Abstract:
Although biomechanical changes of the trabecular meshwork (TM) are important to the pathogenesis of glucocorticoids-induced ocular hypertension (GC-OHT), there is a knowledge gap in the underlying molecular mechanisms of the development of it. In this study, we performed intravitreal triamcinolone injection (IVTA) in one eye of 3 rhesus macaques. Following IVTA, we assessed TM stiffness using atomic force microscopy and investigated changes in proteomic and miRNA expression profiles. One of 3 macaques developed GC-OHT with a difference in intraocular pressure of 4.2 mmHg and a stiffer TM with a mean increase in elastic moduli of 0.60 kPa versus the non-injected control eye.

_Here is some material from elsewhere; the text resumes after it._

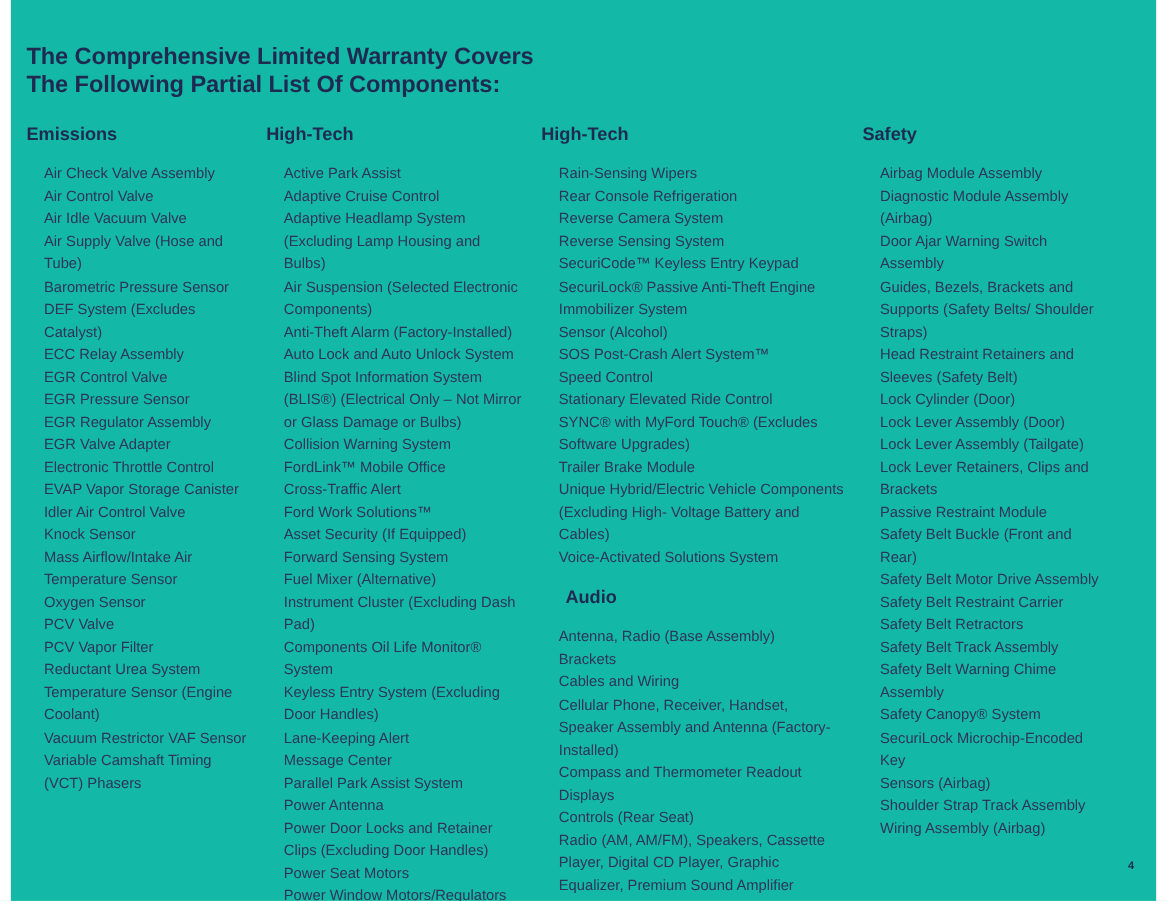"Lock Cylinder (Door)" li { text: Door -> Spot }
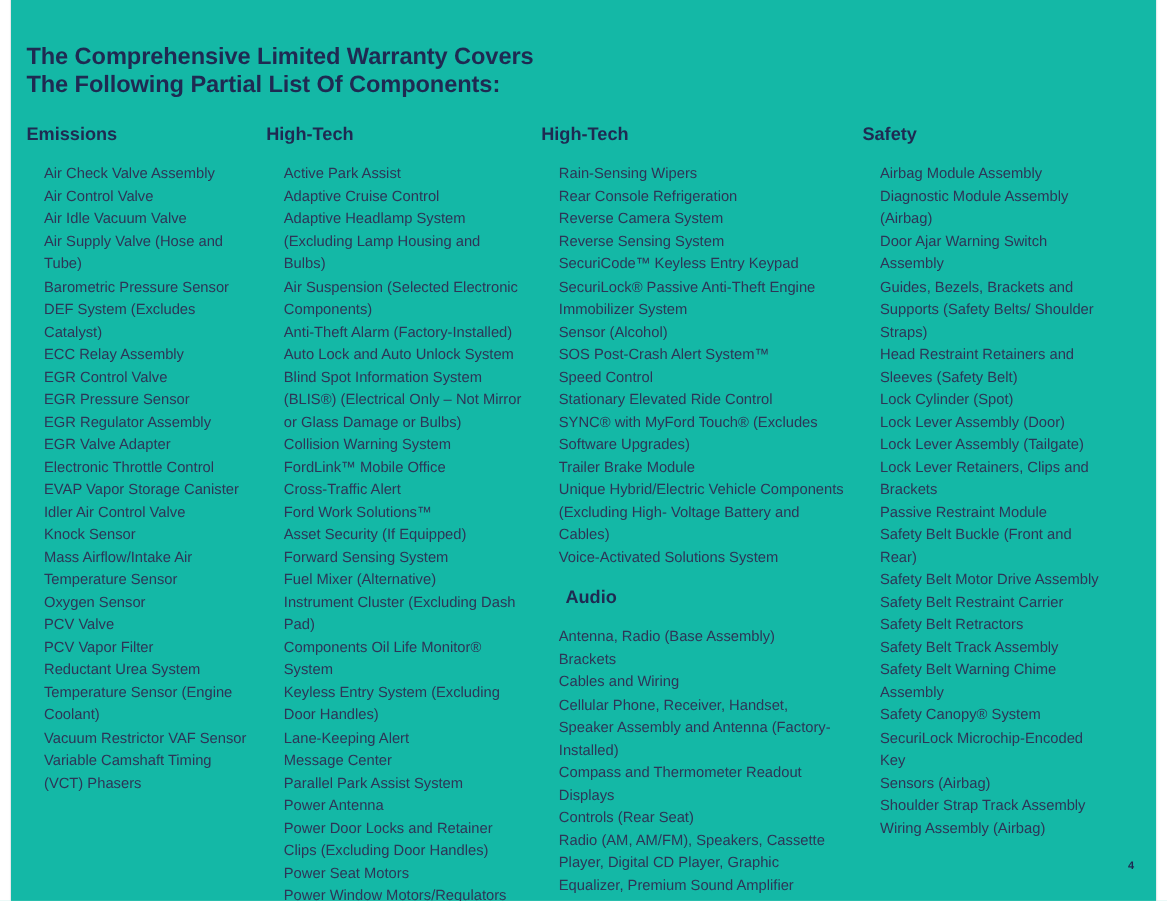"Voice-Activated Solutions System" li { text: Solutions -> Navigation }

In the IVTA-treated eyes, proteins associated with extracellular matrix remodeling, cytoskeletal rearrangement, and mitochondrial oxidoreductation were significantly upregulated. The significantly upregulated miR-29b and downregulated miR-335-5p post-IVTA supported the role of oxidative stress and mitophagy in the GC-mediated biomechanical changes in TM, respectively. The significant upregulation of miR-15/16 cluster post-IVTA may indicate a resultant TM cell apoptosis contributing to the increase in outflow resistance. Despite the small sample size, these results expand our knowledge of GC-mediated responses in the TM and furthermore, may help explain steroid responsiveness in clinical settings.
摘要:
尽管小梁网(TM)的生物力学变化对糖皮质激素诱导的高眼压(GC-OHT)的发病机理很重要,它发展的潜在分子机制存在知识空白。在这项研究中,我们对3只恒河猴的一只眼睛进行了玻璃体内注射曲安奈德(IVTA)。IVTA之后,我们使用原子力显微镜评估了TM硬度,并研究了蛋白质组和miRNA表达谱的变化。与未注射的对照眼相比,3只猕猴中的一只发生了GC-OHT,眼压差异为4.2mmHg,TM较硬,弹性模量平均增加0.60kPa。在IVTA治疗的眼睛中,与细胞外基质重塑相关的蛋白质,细胞骨架重排,线粒体氧化还原显著上调。IVTA后显著上调的miR-29b和下调的miR-335-5p支持氧化应激和线粒体自噬在GC介导的TM生物力学变化中的作用。分别。IVTA后miR-15/16簇的显著上调可能表明导致流出阻力增加的TM细胞凋亡。尽管样本量很小,这些结果扩展了我们对TM中GC介导的反应的认识,此外,可能有助于解释临床环境中的类固醇反应性。